Humans start quickly dying at something around 32F and 180F.

They do? 32F is 0C, it very routinely gets below freezing in many inhabited parts of the world, including the US, and people get along just fine with some precautions. Likewise with 100F (not sure what 180F has to do with it). So yeah, 0F and 100F are around the extremes of what humans regularly experience. (though it does, of course, get hotter and colder in some places).

[–] Pok@lemmy.world 1 points 1 year ago (1 children)

Well if you're going to bring precautions into it, we may as well say the upper and lower bounds should include things like 'feels hot even with air conditioning on' or 'survivable with a heated jacket and boots'.

[–] Krauerking@lemy.lol 2 points 1 year ago

Sure, that's a great scale if the goal of it is "What should I wear for the climate" and could be fully functional to that purpose with hundreds of degrees of the scale.

What we base scales on are entirely arbitrary and meant to be there for a purpose. If that purpose is clothing than it's succeeding at it's job.

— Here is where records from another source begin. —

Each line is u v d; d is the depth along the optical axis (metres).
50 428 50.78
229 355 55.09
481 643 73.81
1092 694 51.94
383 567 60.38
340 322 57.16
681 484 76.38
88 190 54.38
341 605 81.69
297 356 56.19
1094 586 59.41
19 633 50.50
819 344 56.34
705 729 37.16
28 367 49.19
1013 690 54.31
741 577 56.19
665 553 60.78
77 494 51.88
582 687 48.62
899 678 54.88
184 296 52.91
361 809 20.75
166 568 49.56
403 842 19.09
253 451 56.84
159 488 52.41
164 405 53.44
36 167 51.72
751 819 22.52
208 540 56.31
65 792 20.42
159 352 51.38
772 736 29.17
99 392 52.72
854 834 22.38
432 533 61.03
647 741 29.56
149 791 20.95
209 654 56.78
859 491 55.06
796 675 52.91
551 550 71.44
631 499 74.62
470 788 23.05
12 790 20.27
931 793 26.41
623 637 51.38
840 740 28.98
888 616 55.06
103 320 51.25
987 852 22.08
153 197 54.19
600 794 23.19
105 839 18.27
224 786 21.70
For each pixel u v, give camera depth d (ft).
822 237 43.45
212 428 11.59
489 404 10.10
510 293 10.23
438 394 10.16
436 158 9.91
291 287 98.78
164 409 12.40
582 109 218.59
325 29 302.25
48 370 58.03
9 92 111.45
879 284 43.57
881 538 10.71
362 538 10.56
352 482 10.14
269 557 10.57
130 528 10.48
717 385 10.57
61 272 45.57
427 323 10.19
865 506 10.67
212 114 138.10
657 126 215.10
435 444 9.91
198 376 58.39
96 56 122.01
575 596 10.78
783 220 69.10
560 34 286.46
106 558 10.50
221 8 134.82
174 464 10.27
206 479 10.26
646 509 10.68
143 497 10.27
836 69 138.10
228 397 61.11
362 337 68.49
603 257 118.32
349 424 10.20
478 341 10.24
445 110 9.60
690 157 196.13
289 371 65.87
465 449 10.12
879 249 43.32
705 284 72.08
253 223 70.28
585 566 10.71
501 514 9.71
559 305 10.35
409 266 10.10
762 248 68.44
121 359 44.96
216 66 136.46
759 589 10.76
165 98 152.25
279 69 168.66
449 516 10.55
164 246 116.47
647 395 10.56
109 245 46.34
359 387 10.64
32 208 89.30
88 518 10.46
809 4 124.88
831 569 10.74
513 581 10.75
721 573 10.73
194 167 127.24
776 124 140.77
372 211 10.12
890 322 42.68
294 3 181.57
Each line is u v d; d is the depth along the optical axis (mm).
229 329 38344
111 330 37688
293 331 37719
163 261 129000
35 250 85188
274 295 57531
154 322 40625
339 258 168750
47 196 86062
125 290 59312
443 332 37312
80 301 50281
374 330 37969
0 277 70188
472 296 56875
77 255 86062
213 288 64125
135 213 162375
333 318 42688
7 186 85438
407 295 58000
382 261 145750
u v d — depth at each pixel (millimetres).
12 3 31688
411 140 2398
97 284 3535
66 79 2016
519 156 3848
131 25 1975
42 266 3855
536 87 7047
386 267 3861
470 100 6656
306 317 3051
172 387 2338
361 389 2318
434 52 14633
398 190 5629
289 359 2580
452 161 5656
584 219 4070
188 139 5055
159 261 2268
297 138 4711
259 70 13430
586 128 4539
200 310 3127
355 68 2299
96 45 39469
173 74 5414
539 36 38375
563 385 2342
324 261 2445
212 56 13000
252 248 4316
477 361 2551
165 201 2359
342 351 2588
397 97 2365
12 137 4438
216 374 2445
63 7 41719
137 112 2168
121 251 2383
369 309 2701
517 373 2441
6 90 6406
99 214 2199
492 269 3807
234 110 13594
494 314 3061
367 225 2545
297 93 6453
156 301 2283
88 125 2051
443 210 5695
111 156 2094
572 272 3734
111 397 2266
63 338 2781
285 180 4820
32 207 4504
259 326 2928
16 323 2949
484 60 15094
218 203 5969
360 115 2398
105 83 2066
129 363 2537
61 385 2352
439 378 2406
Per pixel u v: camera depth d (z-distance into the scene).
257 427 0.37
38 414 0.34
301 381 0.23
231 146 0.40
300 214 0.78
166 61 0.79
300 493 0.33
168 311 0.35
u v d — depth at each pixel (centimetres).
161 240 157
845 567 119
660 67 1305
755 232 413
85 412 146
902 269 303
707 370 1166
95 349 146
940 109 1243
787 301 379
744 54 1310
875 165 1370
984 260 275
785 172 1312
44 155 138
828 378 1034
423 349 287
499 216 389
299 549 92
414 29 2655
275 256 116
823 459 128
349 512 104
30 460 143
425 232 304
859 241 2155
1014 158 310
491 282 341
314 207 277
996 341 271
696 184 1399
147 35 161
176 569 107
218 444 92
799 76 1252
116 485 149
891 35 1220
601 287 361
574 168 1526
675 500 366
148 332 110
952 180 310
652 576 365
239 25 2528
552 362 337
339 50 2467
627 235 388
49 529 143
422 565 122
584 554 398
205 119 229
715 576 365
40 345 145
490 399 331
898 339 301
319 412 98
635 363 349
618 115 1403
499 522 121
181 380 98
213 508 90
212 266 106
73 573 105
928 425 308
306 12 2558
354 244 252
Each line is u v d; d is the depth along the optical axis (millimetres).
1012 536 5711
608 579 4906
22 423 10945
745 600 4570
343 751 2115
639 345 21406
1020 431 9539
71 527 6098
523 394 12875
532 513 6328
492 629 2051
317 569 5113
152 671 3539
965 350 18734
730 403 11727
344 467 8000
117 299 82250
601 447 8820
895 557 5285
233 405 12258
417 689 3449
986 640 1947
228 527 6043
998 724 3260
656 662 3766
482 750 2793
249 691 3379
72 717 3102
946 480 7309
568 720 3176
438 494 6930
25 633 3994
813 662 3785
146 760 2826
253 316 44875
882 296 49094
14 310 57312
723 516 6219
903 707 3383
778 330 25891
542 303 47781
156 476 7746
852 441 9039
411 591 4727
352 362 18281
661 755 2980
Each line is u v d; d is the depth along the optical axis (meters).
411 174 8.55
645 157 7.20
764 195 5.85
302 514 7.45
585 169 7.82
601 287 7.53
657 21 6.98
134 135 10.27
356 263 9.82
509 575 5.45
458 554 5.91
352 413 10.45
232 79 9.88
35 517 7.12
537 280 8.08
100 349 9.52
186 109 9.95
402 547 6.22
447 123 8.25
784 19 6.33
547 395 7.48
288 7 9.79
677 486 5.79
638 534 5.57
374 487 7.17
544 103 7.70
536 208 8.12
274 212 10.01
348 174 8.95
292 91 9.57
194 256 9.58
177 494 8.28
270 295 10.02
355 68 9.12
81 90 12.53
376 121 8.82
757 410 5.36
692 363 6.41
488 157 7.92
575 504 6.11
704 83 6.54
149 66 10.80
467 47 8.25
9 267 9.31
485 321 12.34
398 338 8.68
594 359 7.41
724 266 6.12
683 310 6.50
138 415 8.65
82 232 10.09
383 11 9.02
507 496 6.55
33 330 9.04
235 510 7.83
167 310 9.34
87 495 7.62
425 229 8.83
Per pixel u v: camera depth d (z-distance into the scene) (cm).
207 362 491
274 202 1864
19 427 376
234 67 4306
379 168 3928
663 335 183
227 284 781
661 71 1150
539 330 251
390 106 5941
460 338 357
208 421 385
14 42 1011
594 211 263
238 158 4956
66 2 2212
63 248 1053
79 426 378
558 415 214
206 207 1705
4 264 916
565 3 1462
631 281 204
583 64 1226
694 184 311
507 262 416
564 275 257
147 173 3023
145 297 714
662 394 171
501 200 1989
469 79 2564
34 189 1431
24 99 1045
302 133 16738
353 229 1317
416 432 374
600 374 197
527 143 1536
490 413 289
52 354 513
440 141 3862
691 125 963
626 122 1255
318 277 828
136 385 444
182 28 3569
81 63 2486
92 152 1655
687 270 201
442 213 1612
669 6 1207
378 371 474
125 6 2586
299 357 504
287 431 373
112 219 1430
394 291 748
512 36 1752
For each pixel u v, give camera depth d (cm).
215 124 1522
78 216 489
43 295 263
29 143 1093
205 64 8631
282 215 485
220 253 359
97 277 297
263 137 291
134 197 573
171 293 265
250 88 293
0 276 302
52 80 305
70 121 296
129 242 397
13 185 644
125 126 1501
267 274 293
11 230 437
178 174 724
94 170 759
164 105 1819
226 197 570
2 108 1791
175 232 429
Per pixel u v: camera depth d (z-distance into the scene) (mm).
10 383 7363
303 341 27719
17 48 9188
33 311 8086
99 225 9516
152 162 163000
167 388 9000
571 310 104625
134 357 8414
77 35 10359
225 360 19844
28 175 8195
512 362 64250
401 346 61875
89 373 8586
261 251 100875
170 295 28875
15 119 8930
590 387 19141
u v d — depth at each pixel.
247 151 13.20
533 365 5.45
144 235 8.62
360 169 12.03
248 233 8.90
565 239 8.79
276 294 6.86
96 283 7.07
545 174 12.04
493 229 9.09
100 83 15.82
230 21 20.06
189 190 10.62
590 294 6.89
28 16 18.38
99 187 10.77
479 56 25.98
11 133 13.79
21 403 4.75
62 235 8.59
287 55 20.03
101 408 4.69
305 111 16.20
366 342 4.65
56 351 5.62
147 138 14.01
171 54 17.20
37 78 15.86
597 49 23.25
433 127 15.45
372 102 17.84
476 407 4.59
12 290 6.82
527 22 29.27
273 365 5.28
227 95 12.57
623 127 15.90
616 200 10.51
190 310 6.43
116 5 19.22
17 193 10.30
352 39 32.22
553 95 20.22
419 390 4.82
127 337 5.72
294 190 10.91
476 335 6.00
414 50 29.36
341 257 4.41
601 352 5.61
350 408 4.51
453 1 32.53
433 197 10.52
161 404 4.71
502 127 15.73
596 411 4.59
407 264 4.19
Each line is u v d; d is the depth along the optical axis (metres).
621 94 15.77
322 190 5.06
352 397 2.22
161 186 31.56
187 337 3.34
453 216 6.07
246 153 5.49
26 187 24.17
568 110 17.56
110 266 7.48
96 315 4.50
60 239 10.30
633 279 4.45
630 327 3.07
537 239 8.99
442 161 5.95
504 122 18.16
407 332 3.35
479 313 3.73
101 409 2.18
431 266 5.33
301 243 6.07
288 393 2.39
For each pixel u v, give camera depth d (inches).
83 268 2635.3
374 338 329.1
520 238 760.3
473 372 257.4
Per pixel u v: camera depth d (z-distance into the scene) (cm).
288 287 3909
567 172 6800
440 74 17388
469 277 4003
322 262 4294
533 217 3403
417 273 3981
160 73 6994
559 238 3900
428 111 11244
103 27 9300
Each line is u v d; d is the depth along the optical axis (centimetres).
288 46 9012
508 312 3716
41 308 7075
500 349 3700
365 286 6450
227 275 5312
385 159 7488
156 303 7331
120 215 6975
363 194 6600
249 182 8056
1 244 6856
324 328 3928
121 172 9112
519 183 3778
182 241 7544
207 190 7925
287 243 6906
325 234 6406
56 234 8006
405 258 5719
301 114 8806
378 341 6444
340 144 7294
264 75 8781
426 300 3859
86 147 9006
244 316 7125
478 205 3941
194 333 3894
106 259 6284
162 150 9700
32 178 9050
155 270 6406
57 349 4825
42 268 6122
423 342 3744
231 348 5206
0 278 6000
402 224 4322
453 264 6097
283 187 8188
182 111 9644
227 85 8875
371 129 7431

The Fahrenheit scale is just based on a person saying that's what they felt like was absolutely cold and what was hot based on personal feelings and marking thermometers which ones on the market often didn't even match each other. It was for the people as an emotional barometer to the temp. Celsius is definitely a scientist one which picked a standard but why water? They could have picked so many elements or compounds but had to specify what ocean's water because they aren't all equal. It's all arbitrary. Dance in the nonsense.